= WHAT YOU ARE ASKED TO DO =
Reproduce everything from the start of the listing down to the line containing "0: (187, 367)", swapping "absolute" for "screen" and leaving all else unchanged. Omit the pictures from your reproduction.
^^^^^^^^^^^^^^^^
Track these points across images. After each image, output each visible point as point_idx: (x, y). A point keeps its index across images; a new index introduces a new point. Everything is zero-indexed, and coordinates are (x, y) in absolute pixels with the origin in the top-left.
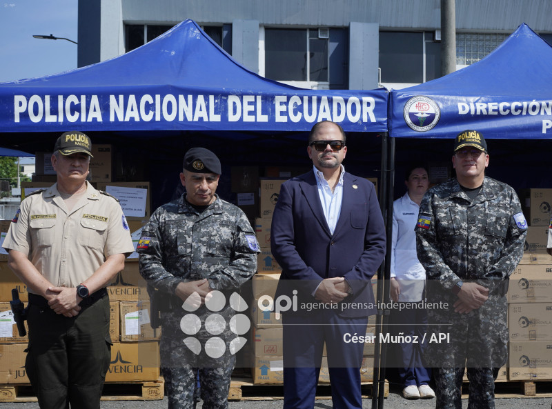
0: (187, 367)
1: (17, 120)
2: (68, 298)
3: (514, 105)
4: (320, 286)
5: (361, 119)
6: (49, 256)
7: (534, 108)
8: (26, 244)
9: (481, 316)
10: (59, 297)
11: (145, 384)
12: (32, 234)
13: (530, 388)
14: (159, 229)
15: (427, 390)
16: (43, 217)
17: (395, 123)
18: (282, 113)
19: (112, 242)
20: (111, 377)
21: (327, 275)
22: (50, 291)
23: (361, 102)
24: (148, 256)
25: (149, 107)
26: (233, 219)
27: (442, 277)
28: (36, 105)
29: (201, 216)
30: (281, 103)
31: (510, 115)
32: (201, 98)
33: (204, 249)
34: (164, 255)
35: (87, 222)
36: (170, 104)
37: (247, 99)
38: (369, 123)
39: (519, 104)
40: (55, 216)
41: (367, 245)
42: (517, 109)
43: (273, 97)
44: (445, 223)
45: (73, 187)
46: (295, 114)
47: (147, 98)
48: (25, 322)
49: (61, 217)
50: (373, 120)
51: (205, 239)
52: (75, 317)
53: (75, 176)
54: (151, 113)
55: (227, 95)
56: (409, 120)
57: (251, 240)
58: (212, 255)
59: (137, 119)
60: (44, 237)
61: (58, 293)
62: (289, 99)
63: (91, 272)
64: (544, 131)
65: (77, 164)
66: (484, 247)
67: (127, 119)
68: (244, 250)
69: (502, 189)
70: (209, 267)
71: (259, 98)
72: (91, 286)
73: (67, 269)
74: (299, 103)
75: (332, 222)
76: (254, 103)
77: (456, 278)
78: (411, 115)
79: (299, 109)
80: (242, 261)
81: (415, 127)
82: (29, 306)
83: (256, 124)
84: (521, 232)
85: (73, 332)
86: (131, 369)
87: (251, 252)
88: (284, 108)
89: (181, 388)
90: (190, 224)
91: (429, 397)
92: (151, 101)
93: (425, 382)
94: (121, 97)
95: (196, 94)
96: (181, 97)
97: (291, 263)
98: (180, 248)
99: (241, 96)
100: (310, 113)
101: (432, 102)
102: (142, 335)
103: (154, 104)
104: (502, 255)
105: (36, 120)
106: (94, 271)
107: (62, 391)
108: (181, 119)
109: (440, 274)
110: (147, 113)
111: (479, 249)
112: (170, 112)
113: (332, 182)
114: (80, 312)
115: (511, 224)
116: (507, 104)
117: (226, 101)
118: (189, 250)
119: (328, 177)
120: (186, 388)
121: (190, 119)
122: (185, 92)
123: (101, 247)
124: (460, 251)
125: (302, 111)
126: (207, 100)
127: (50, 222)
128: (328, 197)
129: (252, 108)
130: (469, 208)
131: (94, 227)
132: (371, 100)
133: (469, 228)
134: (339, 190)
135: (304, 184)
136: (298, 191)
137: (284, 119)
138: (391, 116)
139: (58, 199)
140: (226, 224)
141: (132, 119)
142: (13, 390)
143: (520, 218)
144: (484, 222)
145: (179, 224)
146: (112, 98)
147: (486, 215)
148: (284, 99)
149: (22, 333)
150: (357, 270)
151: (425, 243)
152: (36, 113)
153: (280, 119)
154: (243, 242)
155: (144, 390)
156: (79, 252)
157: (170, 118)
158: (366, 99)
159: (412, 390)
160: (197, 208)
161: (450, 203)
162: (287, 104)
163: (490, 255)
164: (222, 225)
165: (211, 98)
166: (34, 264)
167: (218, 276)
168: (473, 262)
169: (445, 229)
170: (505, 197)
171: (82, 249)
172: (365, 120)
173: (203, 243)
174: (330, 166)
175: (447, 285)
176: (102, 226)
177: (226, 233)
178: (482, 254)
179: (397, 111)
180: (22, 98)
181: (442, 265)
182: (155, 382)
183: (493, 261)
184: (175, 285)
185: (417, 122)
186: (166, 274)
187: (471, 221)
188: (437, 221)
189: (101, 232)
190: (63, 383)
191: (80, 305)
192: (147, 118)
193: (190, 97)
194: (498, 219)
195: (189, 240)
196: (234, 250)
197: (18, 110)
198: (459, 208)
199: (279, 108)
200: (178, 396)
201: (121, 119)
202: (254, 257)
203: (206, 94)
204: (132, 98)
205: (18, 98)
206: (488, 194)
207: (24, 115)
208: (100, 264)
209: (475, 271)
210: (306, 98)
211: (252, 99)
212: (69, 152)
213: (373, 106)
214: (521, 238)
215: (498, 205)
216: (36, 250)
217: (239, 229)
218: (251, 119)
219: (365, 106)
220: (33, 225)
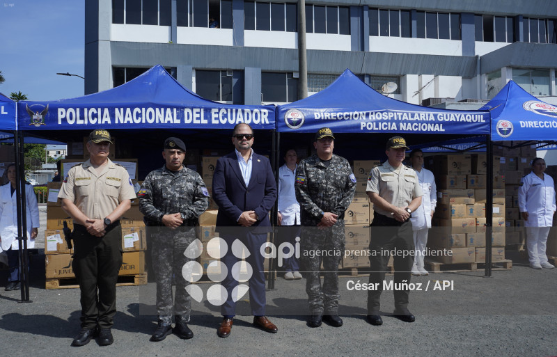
0: (168, 264)
1: (60, 123)
2: (99, 225)
3: (345, 114)
4: (241, 216)
5: (261, 122)
6: (87, 201)
7: (356, 116)
8: (73, 195)
9: (333, 231)
10: (94, 225)
11: (136, 276)
12: (76, 189)
13: (354, 272)
14: (151, 184)
15: (298, 274)
16: (82, 179)
17: (280, 124)
18: (216, 119)
19: (124, 193)
20: (122, 272)
21: (245, 210)
22: (87, 221)
23: (260, 112)
24: (145, 200)
25: (138, 115)
26: (194, 178)
27: (313, 210)
28: (71, 114)
29: (176, 177)
30: (215, 113)
31: (343, 120)
32: (169, 110)
33: (178, 195)
34: (154, 199)
35: (109, 182)
36: (150, 113)
37: (196, 110)
38: (265, 124)
39: (348, 113)
40: (90, 179)
41: (266, 193)
42: (347, 116)
43: (210, 109)
44: (313, 180)
45: (100, 162)
46: (223, 119)
47: (137, 110)
48: (72, 241)
49: (93, 179)
50: (267, 122)
51: (178, 189)
52: (102, 237)
53: (102, 155)
54: (140, 118)
55: (184, 108)
56: (287, 123)
57: (204, 190)
58: (183, 198)
59: (131, 122)
60: (84, 191)
61: (93, 222)
62: (219, 110)
63: (111, 210)
64: (362, 129)
65: (103, 148)
66: (335, 193)
67: (126, 122)
68: (201, 196)
69: (342, 161)
70: (180, 205)
71: (202, 110)
72: (112, 218)
73: (97, 209)
74: (225, 113)
75: (247, 180)
76: (200, 113)
77: (320, 210)
78: (289, 120)
79: (225, 116)
80: (199, 202)
81: (290, 126)
82: (74, 231)
83: (201, 124)
84: (353, 184)
85: (101, 246)
86: (128, 267)
87: (205, 197)
88: (217, 116)
89: (164, 277)
90: (170, 181)
91: (299, 279)
92: (140, 112)
93: (296, 270)
94: (122, 109)
95: (166, 107)
96: (157, 109)
97: (224, 204)
98: (164, 195)
99: (192, 109)
100: (232, 119)
101: (300, 112)
102: (134, 248)
103: (141, 113)
104: (343, 197)
105: (71, 122)
106: (113, 210)
107: (94, 280)
108: (157, 122)
109: (312, 208)
110: (137, 119)
111: (332, 194)
112: (150, 118)
113: (246, 158)
114: (105, 234)
115: (348, 180)
116: (341, 114)
117: (183, 112)
118: (169, 196)
119: (244, 154)
120: (167, 277)
121: (162, 122)
122: (160, 106)
123: (117, 196)
124: (322, 195)
125: (227, 118)
126: (172, 111)
127: (87, 182)
128: (244, 166)
129: (198, 116)
130: (326, 171)
131: (113, 184)
132: (266, 111)
133: (327, 183)
134: (250, 162)
135: (231, 160)
136: (227, 163)
137: (217, 122)
138: (277, 120)
139: (91, 168)
140: (190, 181)
141: (128, 122)
142: (57, 282)
143: (352, 177)
144: (335, 179)
145: (163, 181)
146: (117, 110)
147: (335, 175)
148: (217, 110)
149: (70, 247)
150: (261, 206)
151: (302, 192)
152: (71, 118)
153: (214, 122)
154: (200, 191)
155: (136, 279)
156: (105, 199)
157: (151, 121)
158: (263, 111)
159: (289, 274)
160: (173, 170)
161: (315, 169)
162: (218, 113)
163: (338, 197)
164: (188, 181)
165: (175, 110)
166: (77, 206)
167: (186, 211)
168: (329, 201)
169: (313, 184)
170: (344, 165)
171: (107, 198)
172: (263, 122)
173: (177, 191)
174: (245, 149)
175: (316, 214)
176: (118, 184)
177: (190, 186)
178: (334, 197)
179: (281, 118)
180: (63, 110)
181: (312, 203)
182: (142, 274)
183: (339, 201)
184: (162, 216)
185: (292, 123)
186: (156, 210)
187: (328, 178)
188: (309, 179)
189: (117, 187)
190: (94, 275)
191: (105, 229)
192: (137, 121)
193: (162, 109)
194: (342, 177)
195: (169, 190)
196: (195, 196)
197: (60, 117)
198: (320, 171)
199: (214, 116)
200: (162, 282)
201: (122, 122)
202: (206, 200)
203: (172, 108)
204: (128, 110)
205: (60, 110)
206: (335, 163)
207: (64, 120)
208: (117, 206)
209: (330, 206)
210: (229, 110)
211: (198, 110)
212: (98, 141)
213: (267, 115)
214: (354, 187)
215: (341, 170)
216: (79, 198)
217: (197, 184)
218: (198, 122)
219: (263, 114)
220: (77, 184)
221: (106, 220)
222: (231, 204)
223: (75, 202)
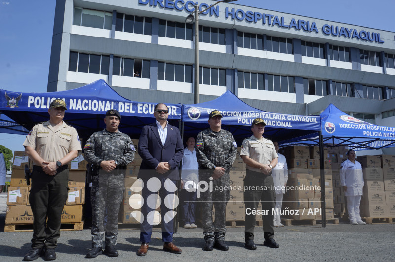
1: (29, 106)
2: (52, 166)
3: (228, 112)
4: (159, 165)
5: (171, 114)
6: (45, 149)
7: (235, 114)
8: (34, 144)
9: (222, 181)
10: (48, 165)
11: (75, 224)
12: (37, 140)
13: (234, 224)
14: (94, 140)
15: (194, 225)
16: (43, 133)
17: (184, 116)
18: (140, 110)
19: (73, 145)
21: (161, 161)
22: (44, 163)
23: (171, 108)
24: (89, 151)
25: (86, 105)
26: (125, 138)
27: (208, 164)
28: (38, 101)
29: (113, 136)
30: (140, 106)
31: (226, 116)
32: (108, 103)
33: (113, 148)
34: (95, 151)
35: (63, 136)
36: (95, 104)
37: (127, 104)
38: (174, 116)
39: (230, 112)
40: (48, 133)
41: (177, 151)
42: (229, 114)
43: (137, 104)
44: (208, 144)
45: (57, 122)
46: (146, 111)
47: (86, 101)
49: (51, 133)
50: (176, 115)
51: (114, 144)
52: (54, 176)
53: (59, 117)
54: (87, 107)
55: (119, 102)
56: (189, 116)
57: (132, 147)
58: (117, 150)
59: (81, 109)
60: (43, 141)
61: (48, 164)
62: (143, 105)
63: (63, 157)
64: (239, 123)
65: (60, 111)
66: (223, 153)
67: (77, 109)
68: (129, 150)
69: (227, 133)
70: (115, 155)
71: (132, 104)
72: (63, 161)
73: (52, 154)
74: (147, 107)
75: (163, 141)
76: (130, 106)
77: (213, 165)
78: (190, 114)
79: (147, 109)
80: (128, 154)
81: (192, 118)
82: (33, 172)
83: (130, 113)
84: (235, 148)
85: (53, 182)
86: (70, 217)
87: (132, 151)
88: (141, 108)
90: (108, 138)
91: (195, 228)
92: (87, 102)
93: (193, 222)
94: (75, 100)
95: (106, 100)
96: (100, 102)
97: (147, 156)
98: (103, 147)
99: (124, 103)
100: (151, 111)
101: (198, 110)
102: (76, 202)
103: (88, 104)
104: (229, 157)
105: (37, 106)
106: (64, 156)
108: (99, 110)
109: (207, 163)
110: (85, 107)
111: (221, 154)
112: (95, 107)
113: (163, 126)
114: (57, 174)
115: (232, 145)
116: (225, 112)
117: (118, 104)
118: (107, 148)
119: (162, 124)
121: (103, 110)
122: (102, 100)
123: (68, 147)
124: (214, 154)
125: (148, 110)
126: (110, 103)
127: (46, 135)
128: (162, 132)
129: (128, 107)
130: (217, 139)
131: (65, 138)
132: (175, 107)
133: (217, 146)
136: (150, 129)
137: (141, 112)
138: (182, 114)
139: (50, 126)
140: (123, 139)
141: (79, 109)
142: (14, 227)
143: (235, 143)
144: (223, 144)
145: (103, 138)
146: (71, 100)
147: (223, 141)
148: (142, 105)
149: (28, 184)
150: (173, 160)
151: (201, 152)
152: (38, 104)
153: (139, 112)
154: (129, 147)
155: (75, 226)
156: (58, 148)
157: (95, 109)
158: (173, 107)
159: (188, 225)
160: (111, 132)
161: (210, 137)
162: (142, 107)
163: (225, 156)
164: (121, 139)
165: (112, 102)
166: (37, 152)
167: (119, 160)
168: (219, 159)
169: (208, 146)
170: (229, 135)
171: (60, 147)
172: (173, 114)
173: (113, 145)
174: (163, 119)
175: (210, 167)
176: (69, 138)
177: (123, 142)
178: (222, 156)
179: (185, 112)
180: (32, 98)
181: (207, 160)
182: (80, 223)
183: (226, 159)
184: (101, 161)
185: (193, 116)
186: (96, 158)
187: (218, 143)
188: (205, 143)
189: (68, 141)
191: (57, 170)
192: (85, 109)
193: (104, 102)
194: (228, 143)
195: (107, 144)
196: (126, 150)
197: (30, 102)
198: (213, 138)
199: (139, 108)
200: (98, 212)
201: (74, 108)
202: (133, 153)
203: (110, 101)
204: (79, 101)
205: (30, 97)
206: (223, 134)
207: (32, 105)
208: (67, 154)
209: (219, 162)
210: (150, 105)
211: (128, 104)
212: (56, 106)
213: (176, 110)
214: (236, 150)
215: (227, 138)
216: (38, 147)
217: (128, 142)
218: (128, 112)
219: (173, 109)
220: (38, 136)
221: (58, 164)
222: (151, 157)
223: (36, 149)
^^^^^^^^^^^^^^^^
= WRITTEN RESPONSE =
Track these points across images. After each image, output each visible point as point_idx: (x, y). A point keeps its index across images; a new index introduces a new point. Everything is zero-indexed, and coordinates are (x, y) in screen pixels with the origin in the top-left.
0: (187, 367)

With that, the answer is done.